Government Plans to Make Net More Secure

Government officials will release next month a draft plan to protect government users of the global Internet communications network.

Government officials will release next month a draft plan to protect government users of the global Internet communications network.

The Internet security plan is likely to shape the future of commercial Internet-security practices and also the security policy that will govern the Internet's big brother, the emerging National Information Infrastructure.

Pentagon and other federal users of the worldwide Internet have been hit repeatedly by skilled hackers, who use sophisticated techniques to steal passwords and crack open government computers linked to it. Although the government's classified information is kept separate from the Internet, security officials say hackers can use it to alter computerized data, view private records or cripple computer operations.

The security plan is being drawn up by the government-wide Federal Networking Council and its security subcommittee. The subcommittee is co-chaired by Denis Steinauer, a security expert at the National Institute for Standards and Technology, Gaithersburg, Md., and by Stephen Squires, an official at the Pentagon's Advanced Research Projects Agency, Arlington, Va.
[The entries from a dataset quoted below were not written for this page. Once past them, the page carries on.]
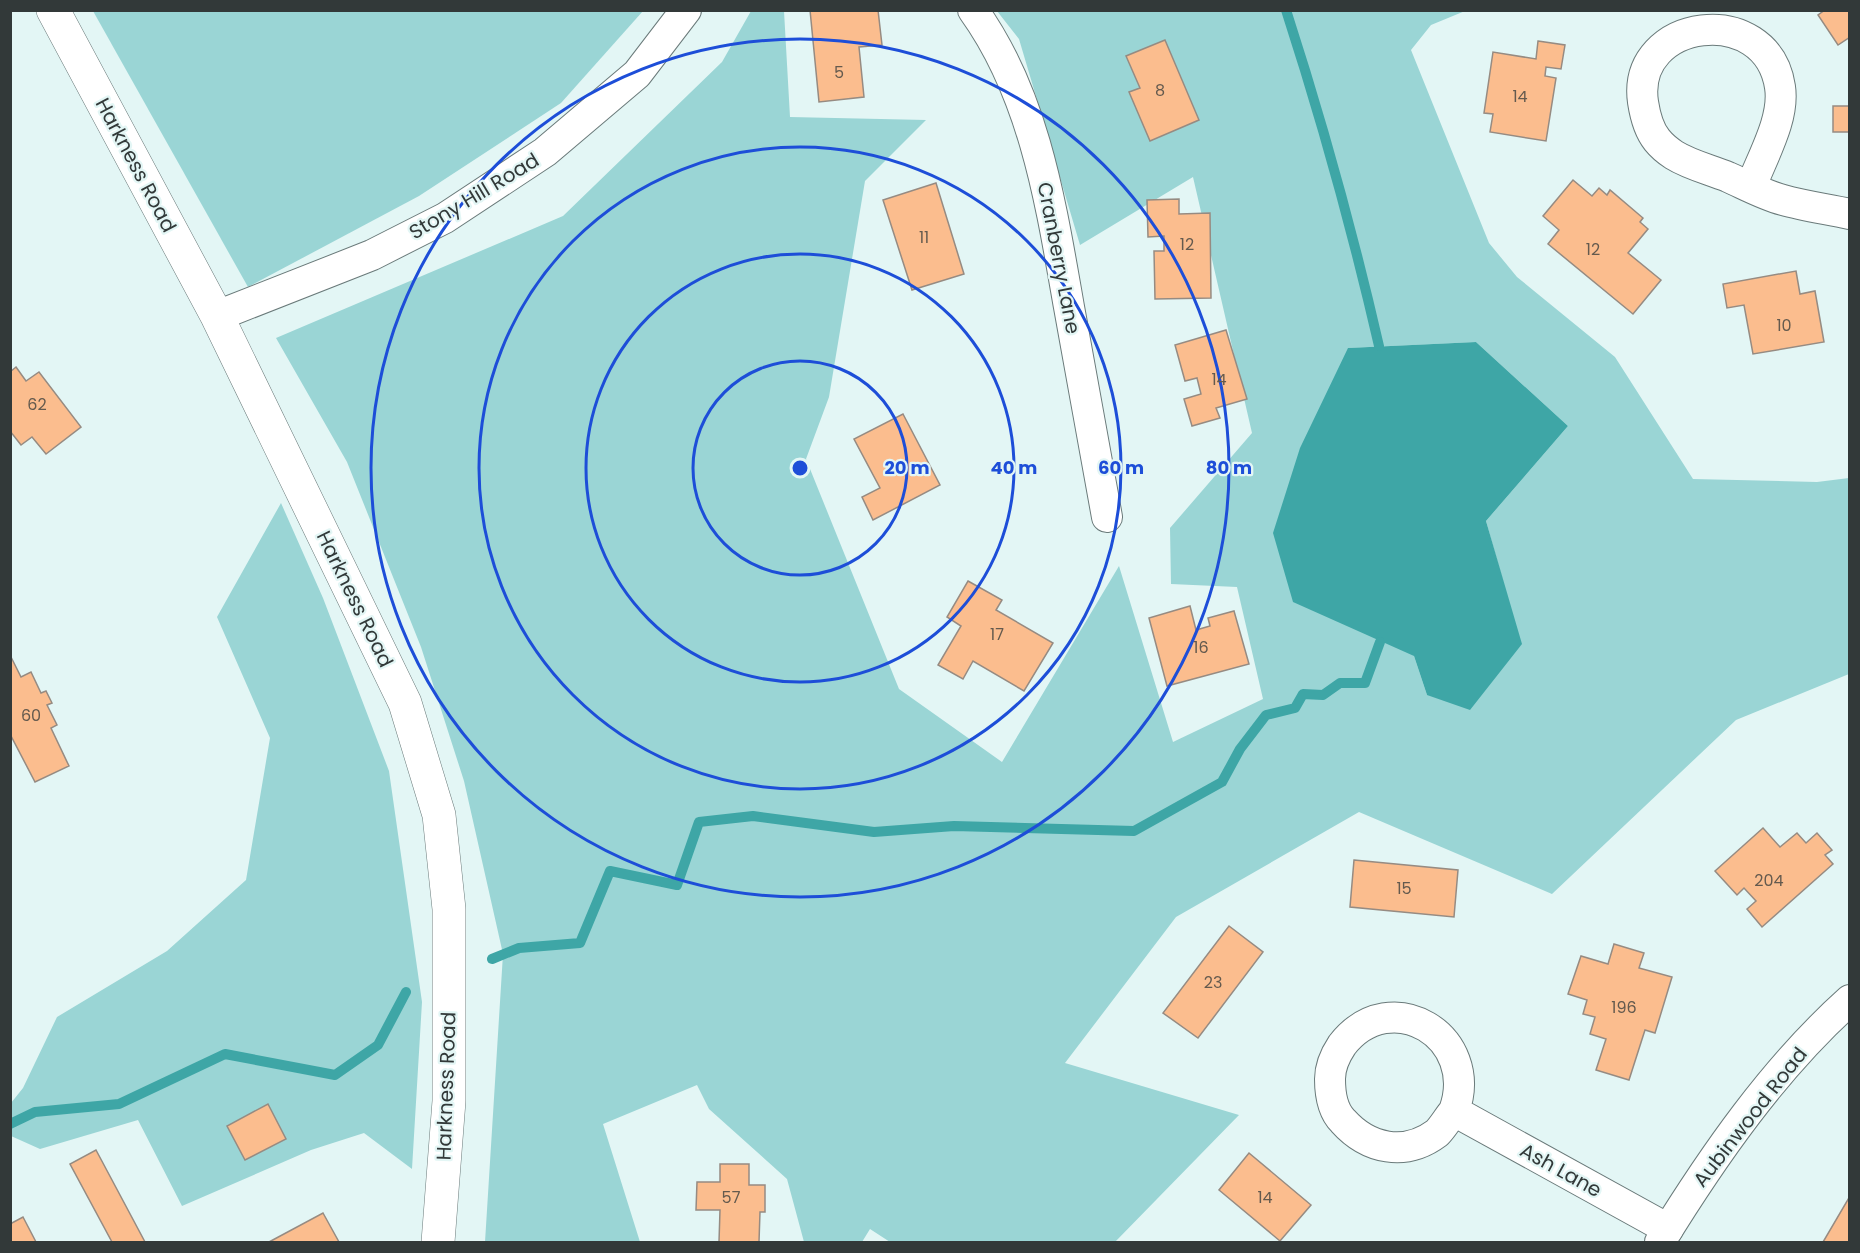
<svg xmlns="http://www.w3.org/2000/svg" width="1860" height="1253" viewBox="0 0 1860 1253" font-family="Poppins,sans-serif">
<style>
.green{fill:#9ad5d5;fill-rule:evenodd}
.water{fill:#3ea6a6}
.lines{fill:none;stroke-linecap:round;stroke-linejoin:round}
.stream{stroke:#3ea6a6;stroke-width:10}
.building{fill:#fbbd8e;stroke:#968b82;stroke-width:1.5}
.street-casing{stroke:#6a7a7a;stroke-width:32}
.secondary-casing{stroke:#6a7a7a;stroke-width:34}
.street{stroke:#fff;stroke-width:30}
.secondary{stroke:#fff;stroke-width:33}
.ring{fill:none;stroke:#1d4ed8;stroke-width:3}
.labels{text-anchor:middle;stroke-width:4.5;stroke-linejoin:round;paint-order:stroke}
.number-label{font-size:16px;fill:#645a4e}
.street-label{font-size:20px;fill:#323939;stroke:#e3f6f5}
.centre{fill:#1d4ed8;stroke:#e3f6f5;stroke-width:3}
.ring-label{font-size:18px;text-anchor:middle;font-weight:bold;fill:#1d4ed8;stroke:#e3f6f5;stroke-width:4.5;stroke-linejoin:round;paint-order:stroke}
</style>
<rect width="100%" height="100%" fill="#e3f6f5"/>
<g class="green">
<path d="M 93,11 L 643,11 L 561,103 L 419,196 L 248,287 Z"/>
<path d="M 751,11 L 784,11 L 790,117 L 926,120 L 865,181 L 829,397 L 806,459 L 899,689 L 1002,762 L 1119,566 L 1173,742 L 1263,699 L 1237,587 L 1171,584 L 1170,528 L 1252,433 L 1193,177 L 1080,245 L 1019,39 L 997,11 L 1465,11 L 1431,25 L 1411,50 L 1489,243 L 1517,277 L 1615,357 L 1693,479 L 1817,482 L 1849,478 L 1849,674 L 1736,720 L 1552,894 L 1359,812 L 1176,917 L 1065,1063 L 1239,1115 L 1115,1242 L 890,1242 L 870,1229 L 862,1242 L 804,1242 L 787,1179 L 709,1109 L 697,1085 L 603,1124 L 640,1242 L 485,1242 L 503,954 L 464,781 L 421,647 L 347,462 L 276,338 L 563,216 L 722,62 ZM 1476,342 L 1568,426 L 1486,521 L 1521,645 L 1427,695 L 1414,656 L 1348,348 Z"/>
<path d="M 281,503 L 323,598 L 389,771 L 422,1002 L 412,1169 L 364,1133 L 311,1150 L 182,1206 L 138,1120 L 40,1149 L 11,1136 L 11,1103 L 23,1088 L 57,1017 L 167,951 L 246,880 L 270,738 L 217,617 Z"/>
</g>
<path class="water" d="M 1476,342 L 1568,426 L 1486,521 L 1522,644 L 1470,710 L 1427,695 L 1414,656 L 1293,602 L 1273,533 L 1300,448 L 1348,348 Z"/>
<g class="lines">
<g class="stream">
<path d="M 1286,10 C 1322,121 1353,233 1379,346"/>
<path d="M 492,959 L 519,948 L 580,943 L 610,871 L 677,885 L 699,822 L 753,816 L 874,832 L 954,826 L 1134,831 L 1222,782 L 1240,749 L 1266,715 L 1295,708 L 1303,694 L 1323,695 L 1340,683 L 1365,683 L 1380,642"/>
<path d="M 10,1124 L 35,1112 L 119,1104 L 225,1054 L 335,1075 L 378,1045 L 406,992"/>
</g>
</g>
<g class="building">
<path d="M 810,10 L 878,10 L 882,45 L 859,47 L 864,97 L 819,102 Z"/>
<path d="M 1825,10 L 1850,10 L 1850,37 L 1838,45 L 1818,15 Z"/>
<path d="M 1165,40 L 1199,120 L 1150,141 L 1129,92 L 1140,88 L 1126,56 Z"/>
<path d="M 1538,41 L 1565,45 L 1561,69 L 1546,67 L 1545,76 L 1556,78 L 1546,141 L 1490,132 L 1493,114 L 1484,113 L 1493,52 L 1536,59 Z"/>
<rect x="1833" y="106" width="17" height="26"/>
<path d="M 1573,180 L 1592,196 L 1599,188 L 1607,195 L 1610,190 L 1643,218 L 1640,222 L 1648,229 L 1628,253 L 1661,280 L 1633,314 L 1548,244 L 1559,230 L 1543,216 Z"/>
<path d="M 936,183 L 964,274 L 912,290 L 883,200 Z"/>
<path d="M 1179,199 L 1179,214 L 1210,213 L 1211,298 L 1155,299 L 1154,251 L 1164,251 L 1164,236 L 1148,237 L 1147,200 Z"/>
<path d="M 1796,271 L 1800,294 L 1815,291 L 1824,342 L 1753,354 L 1744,305 L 1727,308 L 1723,284 Z"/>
<path d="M 1226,330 L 1247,399 L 1216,408 L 1220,418 L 1192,426 L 1184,399 L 1201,394 L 1197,378 L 1185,381 L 1175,345 Z"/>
<path d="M 16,367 L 26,381 L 39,372 L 81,427 L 46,454 L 32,437 L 21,445 L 10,431 L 10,372 Z"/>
<path d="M 903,414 L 940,485 L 873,520 L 862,497 L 880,488 L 854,439 Z"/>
<path d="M 968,581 L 1002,600 L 996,610 L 1053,643 L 1024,691 L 973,661 L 963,679 L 938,665 L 961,626 L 947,617 Z"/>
<path d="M 1190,606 L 1196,630 L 1210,626 L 1208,618 L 1234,611 L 1249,664 L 1167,686 L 1149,618 Z"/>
<path d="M 10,655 L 21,677 L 31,672 L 41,693 L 46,691 L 52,703 L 47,705 L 57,725 L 51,728 L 69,766 L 35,782 L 10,734 Z"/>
<path d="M 1763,828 L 1780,847 L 1797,833 L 1806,843 L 1817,833 L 1832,850 L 1825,855 L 1833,864 L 1762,927 L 1747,909 L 1756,901 L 1744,888 L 1737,895 L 1715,871 Z"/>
<path d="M 1354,860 L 1458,870 L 1454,917 L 1350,907 Z"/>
<path d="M 1229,926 L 1263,952 L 1198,1038 L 1163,1013 Z"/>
<path d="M 1614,944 L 1644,953 L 1639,968 L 1672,977 L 1655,1033 L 1645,1030 L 1629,1080 L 1596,1070 L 1606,1039 L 1590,1034 L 1595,1017 L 1583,1014 L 1587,1000 L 1568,994 L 1581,956 L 1608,964 Z"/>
<path d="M 268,1104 L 286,1139 L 245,1160 L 227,1126 Z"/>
<path d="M 96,1150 L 145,1242 L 112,1242 L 70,1164 Z"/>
<path d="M 1249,1153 L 1311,1205 L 1280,1241 L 1219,1190 Z"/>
<path d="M 720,1164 L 749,1164 L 749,1185 L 765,1185 L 765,1212 L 760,1212 L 759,1242 L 719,1242 L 720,1210 L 696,1210 L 697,1182 L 720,1182 Z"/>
<path d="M 1850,1196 L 1850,1242 L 1823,1242 Z"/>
<path d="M 323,1213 L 339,1242 L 269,1242 Z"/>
<path d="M 23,1217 L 36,1242 L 10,1242 L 10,1224 Z"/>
</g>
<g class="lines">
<defs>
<g id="street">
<path d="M 973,10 C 1035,96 1051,205 1069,307 C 1082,377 1094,447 1107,517"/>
<path d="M 1751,187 C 1762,157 1785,119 1780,87 C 1767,0 1631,18 1643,102 C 1645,115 1648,129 1657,140 C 1661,145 1668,151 1674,155 C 1690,165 1711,170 1728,177 C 1746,185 1764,195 1783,200 C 1804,206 1827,209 1850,214"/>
<path d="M 217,316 L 372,255 L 445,218 L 545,152 L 637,74 L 686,10"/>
<path d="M 1454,1111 C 1448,1118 1443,1127 1437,1133 C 1405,1157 1368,1149 1343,1121 C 1332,1110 1330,1094 1330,1079 C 1330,1067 1336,1054 1342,1045 C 1391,982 1481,1037 1454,1111 L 1668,1229"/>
<path d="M 1660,1242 C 1713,1156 1774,1068 1850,1000"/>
</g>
<path id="secondary" d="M 53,10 L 217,316 L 405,703 L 439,815 L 449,909 L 449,1101 L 438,1242"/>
</defs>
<use href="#street" class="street-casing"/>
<use href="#secondary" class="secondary-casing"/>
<use href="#street" class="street"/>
<use href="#secondary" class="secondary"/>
</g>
<g class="ring">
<circle cx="800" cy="468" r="107"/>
<circle cx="800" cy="468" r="214"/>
<circle cx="800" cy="468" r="321"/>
<circle cx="800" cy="468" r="429"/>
</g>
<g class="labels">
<g class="number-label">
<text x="839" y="78">5</text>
<text x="1160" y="96">8</text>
<text x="1520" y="102">14</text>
<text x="924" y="243">11</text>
<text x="1187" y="250">12</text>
<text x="1593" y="255">12</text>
<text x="1784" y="331">10</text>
<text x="1219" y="385">14</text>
<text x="37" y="410">62</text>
<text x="997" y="640">17</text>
<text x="1201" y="653">16</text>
<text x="31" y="721">60</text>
<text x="1769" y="886">204</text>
<text x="1404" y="894">15</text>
<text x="1213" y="988">23</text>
<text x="1624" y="1013">196</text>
<text x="731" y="1203">57</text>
<text x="1265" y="1203">14</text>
</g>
<g class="street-label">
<text transform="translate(136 165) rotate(62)" y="7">Harkness Road</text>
<text transform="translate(474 196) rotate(-31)" y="7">Stony Hill Road</text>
<text transform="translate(1059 258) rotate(79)" y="7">Cranberry Lane</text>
<text transform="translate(355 599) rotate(64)" y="7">Harkness Road</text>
<text transform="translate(446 1086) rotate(-88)" y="7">Harkness Road</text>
<text transform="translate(1750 1117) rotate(-52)" y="7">Aubinwood Road</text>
<text transform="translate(1561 1170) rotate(29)" y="7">Ash Lane</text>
</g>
</g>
<circle cx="800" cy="468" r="9" class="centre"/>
<g class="ring-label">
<text x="907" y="474">20 m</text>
<text x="1014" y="474">40 m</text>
<text x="1121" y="474">60 m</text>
<text x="1229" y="474">80 m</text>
</g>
<rect width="1860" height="1253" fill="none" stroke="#323939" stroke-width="24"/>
</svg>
The plan sets out who needs to do what to improve Net security for government users, Steinauer said. Included in the plan are measures to help agencies use existing security technology, and proposals to upgrade the Internet's software so users can reliably and safely identify themselves to each other.

One clear problem is posed by hackers' efforts to capture and abuse many individual's Internet passwords, so "we need to move the world off of reusable password authentication," he said.

NIST officials already are developing technology standards that will allow different commercially-developed data-scrambling and user-identification techniques to operate together on the Internet, he said.

The government's security plan will have no impact on Internet users in the short term, but will likely shape the market for security technology over the long term, said Tony Rutkowski, executive director of the Internet Society of Reston, Va.

The plan also is likely to have some impact on the many commercial users of the Internet, largely because the government's economic clout will shape the marketplace for security technology, according to David Sobel, a lawyer at the Washington-based Electronic Privacy Information Center. Sobel said his main concern is that the government might promote the use of the controversial Clipper chip .

.But there are sharp limits to the government's influence on non-government users of the Internet, said Wayne Madsen, a computer -security consultant based in Fairfax, Va. The worldwide network was not built for security and has too many participants for the U.S. government to control. "How will they get Mongolia and Cuba to follow the rules?" he asked.

Robert Bales, head of the National Computer Security Association of Carlisle, Pa., refused to comment on the plan until it is released.

Government officials have not decided yet how to distribute the plan for public comment, but are considering posting it on the Internet, said Steinauer.

Alongside government, industry officials are developing a steady stream of Internet-security devices, such as the Sidewinder software programs developed by Secure Computing Corp. of Roseville, Minn. Sidewinder is designed to allow Internet users to identify themselves and also to monitor computer hackers trying to break through the security system, said Kermit Beseke, president of the company.

Another new product is Veil, a software program intended to allow Internet users to defeat hackers' electronic eavesdropping, according to Greg Shanton, a marketing manager for TECSEC Inc., Vienna.

The Veil product uses an innovative encryption intended to minimize the difficulty of coordinating numerous passwords and security clearance that are normally maintained by large organizations, such as a department or agency, he said. The new method was developed by the company's president, Ed Scheidt, who served as chief of cryptography for the Central Intelligence Agency.